I suppose now that the "i've got the biggest index" battle has kind of stabilised, now we could have the "I can crawl the fastest" race:
Google Vs. Ask Vs. FAST Vs. Inktomi etc etc
what do you guys think?
maku
I don't know official numbers of urls crawled per month but I'm guessing it goes in order of most to least:
FAST, Google, Inktomi, Wisenut (and now grub) and Ask
I think I heard somewhere that when Wisenut actually does a crawl it can do around 75-80 million, you'll have to fill me in on the others.
Rob
I recall Google or another major SE saying they could do about 50 million in a day. Perhaps it was FAST..?
If the speed of their crawling is the only advantage of the distributed crawling paradigm, imho, they need to re-evaluate.
Relevance, freshness - and a value proposition to draw in the surfers - that is what they need.

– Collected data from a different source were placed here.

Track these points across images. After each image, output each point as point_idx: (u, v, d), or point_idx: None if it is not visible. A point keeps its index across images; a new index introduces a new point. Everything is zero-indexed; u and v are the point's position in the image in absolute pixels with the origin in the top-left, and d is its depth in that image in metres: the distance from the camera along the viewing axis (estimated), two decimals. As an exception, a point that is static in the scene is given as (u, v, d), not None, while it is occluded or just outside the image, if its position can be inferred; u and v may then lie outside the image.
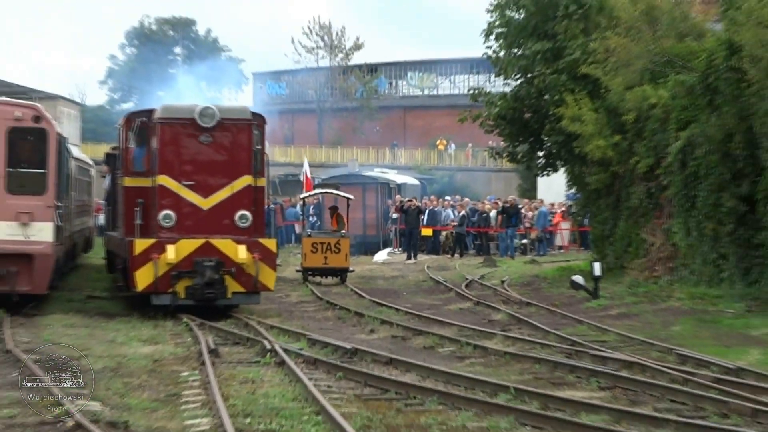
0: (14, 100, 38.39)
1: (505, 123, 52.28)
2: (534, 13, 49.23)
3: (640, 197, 45.09)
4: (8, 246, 31.34)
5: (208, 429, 17.03)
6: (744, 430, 17.33)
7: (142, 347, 26.29)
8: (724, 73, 36.39)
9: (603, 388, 21.72)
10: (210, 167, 28.58)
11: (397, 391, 20.89)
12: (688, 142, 38.85)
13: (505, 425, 17.72)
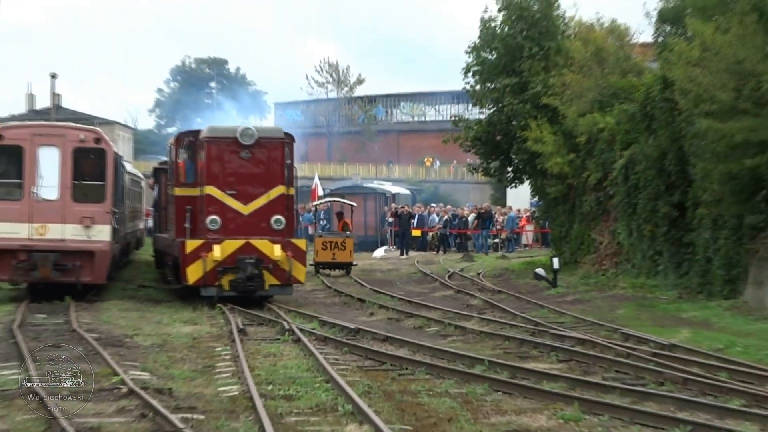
0: (79, 125, 38.56)
1: (481, 144, 52.46)
2: (503, 54, 49.43)
3: (591, 204, 45.44)
4: (74, 245, 31.66)
5: (237, 395, 17.37)
6: (676, 395, 17.61)
7: (183, 327, 26.67)
8: (659, 103, 36.72)
9: (561, 361, 22.05)
10: (249, 179, 28.77)
11: (392, 363, 21.24)
12: (630, 159, 39.14)
13: (481, 391, 17.99)
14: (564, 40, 46.99)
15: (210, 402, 16.84)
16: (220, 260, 27.86)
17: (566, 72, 43.71)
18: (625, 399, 17.07)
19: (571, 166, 44.72)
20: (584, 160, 43.87)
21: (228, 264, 28.01)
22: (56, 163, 32.11)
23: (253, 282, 28.05)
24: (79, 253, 32.10)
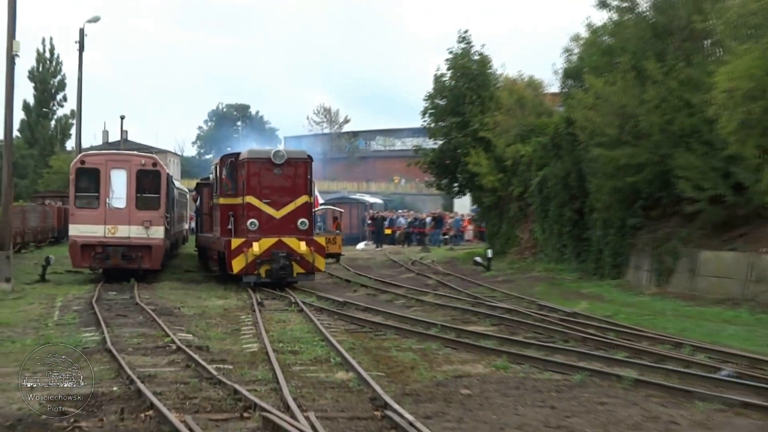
0: (140, 153, 38.88)
1: (434, 166, 52.61)
2: (451, 100, 49.54)
3: (515, 210, 45.63)
4: (137, 241, 31.84)
5: (257, 350, 17.46)
6: (577, 350, 17.64)
7: (217, 301, 26.58)
8: (564, 136, 36.78)
9: (493, 325, 22.03)
10: (280, 190, 28.89)
11: (370, 327, 21.25)
12: (543, 177, 39.19)
13: (435, 347, 18.08)
14: (495, 91, 47.13)
15: (237, 356, 16.87)
16: (258, 254, 27.78)
17: (497, 114, 44.01)
18: (540, 352, 17.10)
19: (500, 182, 44.91)
20: (510, 178, 43.95)
21: (264, 257, 27.93)
22: (124, 181, 32.33)
23: (284, 271, 28.03)
24: (141, 247, 32.23)
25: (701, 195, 27.97)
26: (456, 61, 50.64)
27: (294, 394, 12.70)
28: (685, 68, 29.52)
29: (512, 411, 12.32)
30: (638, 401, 13.00)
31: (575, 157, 35.71)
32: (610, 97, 31.26)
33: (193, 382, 14.12)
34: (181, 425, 10.54)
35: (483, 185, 47.15)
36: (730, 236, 28.09)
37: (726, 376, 14.53)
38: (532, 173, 40.77)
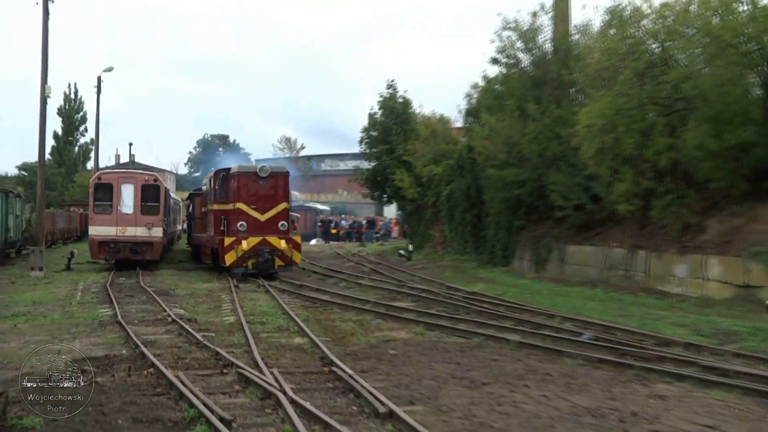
0: (144, 171, 38.55)
1: (369, 182, 52.49)
2: (381, 132, 49.46)
3: (429, 215, 45.40)
4: (142, 238, 31.57)
5: (233, 321, 17.31)
6: (476, 320, 17.70)
7: (203, 284, 26.26)
8: (466, 159, 36.95)
9: (413, 301, 22.01)
10: (264, 198, 28.24)
11: (320, 304, 21.08)
12: (450, 191, 39.19)
13: (369, 318, 18.08)
14: (414, 125, 47.17)
15: (218, 326, 16.71)
16: (246, 250, 27.24)
17: (416, 142, 44.02)
18: (448, 322, 17.19)
19: (418, 194, 44.91)
20: (426, 191, 43.94)
21: (251, 252, 27.38)
22: (131, 193, 32.20)
23: (268, 264, 27.43)
24: (144, 243, 31.99)
25: (568, 204, 28.34)
26: (385, 102, 50.75)
27: (262, 354, 12.69)
28: (556, 109, 29.83)
29: (427, 366, 12.37)
30: (521, 358, 13.12)
31: (474, 175, 35.86)
32: (500, 130, 31.54)
33: (184, 346, 14.05)
34: (175, 379, 10.53)
35: (405, 196, 47.12)
36: (589, 234, 28.42)
37: (587, 339, 14.70)
38: (442, 187, 40.77)
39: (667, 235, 24.42)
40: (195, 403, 9.24)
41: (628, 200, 25.06)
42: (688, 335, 15.40)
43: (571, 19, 33.56)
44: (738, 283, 21.07)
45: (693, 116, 22.78)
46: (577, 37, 32.13)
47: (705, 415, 9.41)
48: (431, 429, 8.30)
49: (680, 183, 24.26)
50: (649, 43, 24.84)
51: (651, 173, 24.66)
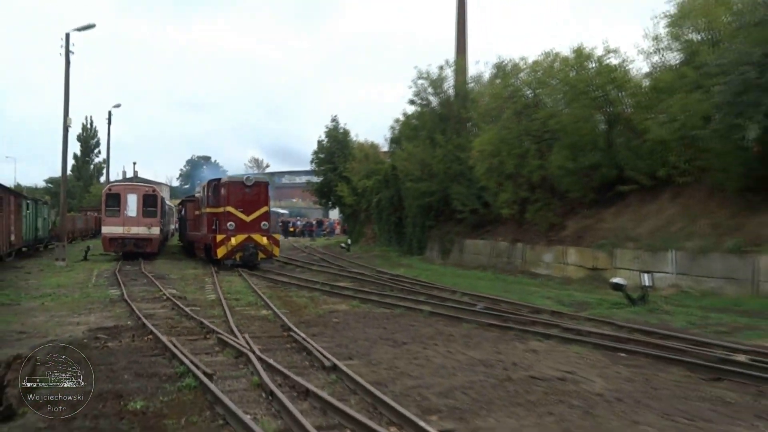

Were you aware that WiseNut seems to have been pieced together (intially) via meta searching some other engines...? :) Just getting web pages isn't hard - why would that mean this new fandangled thing will suddenly be "better"?
The freshness of the Google index is only a small part of the reason they are 'the guard' I guess I would infer from the language in your post?
Aside from that, the article is talking about 'huge commercial potential...' & you do too realize that many, many, many webmasters know how to configure their site to ban bad bots, yes?
So...aside from getting a bunch of webmasters irritated, what else would crawling so much & so fast do for the search engines ability to answer a user's query in the best way?
Nothing. End of story, imho. It's easy to get data, to make it useful - much harder.
Then, to get people to use that which you've built - harder still.
I think that the big boys can be broken into 2 categories:
Relevant:
Google
FAST
Inktomi
Irrelevant:
Altavista
Teoma
Wisenut
The way I decide is by having (like most people probably have) a favourite query that I 100% know the 4 or 5 most relevant sites on the net for the topic. Then see if they appear in at least the top 10 results on each SE.
I know that Fast does do regular crawls, but they seem to be on a smaller scale. For a couple of the sites that I watch, it took 9 months for them to be fully crawled. And Fast is still including results from one of my sites that I shut down 8 months ago.
Inktomi seems to be improving by leaps and bounds, based on the small sample that I look at. Results are much fresher than they ever used to be. I would say that it is currently "fresher" than Fast.
Teoma and AltaVista.... not much to say about them really. How often does Wisenut actually crawl? There was one relatively recently, but wasn't the one before that 6 months previously?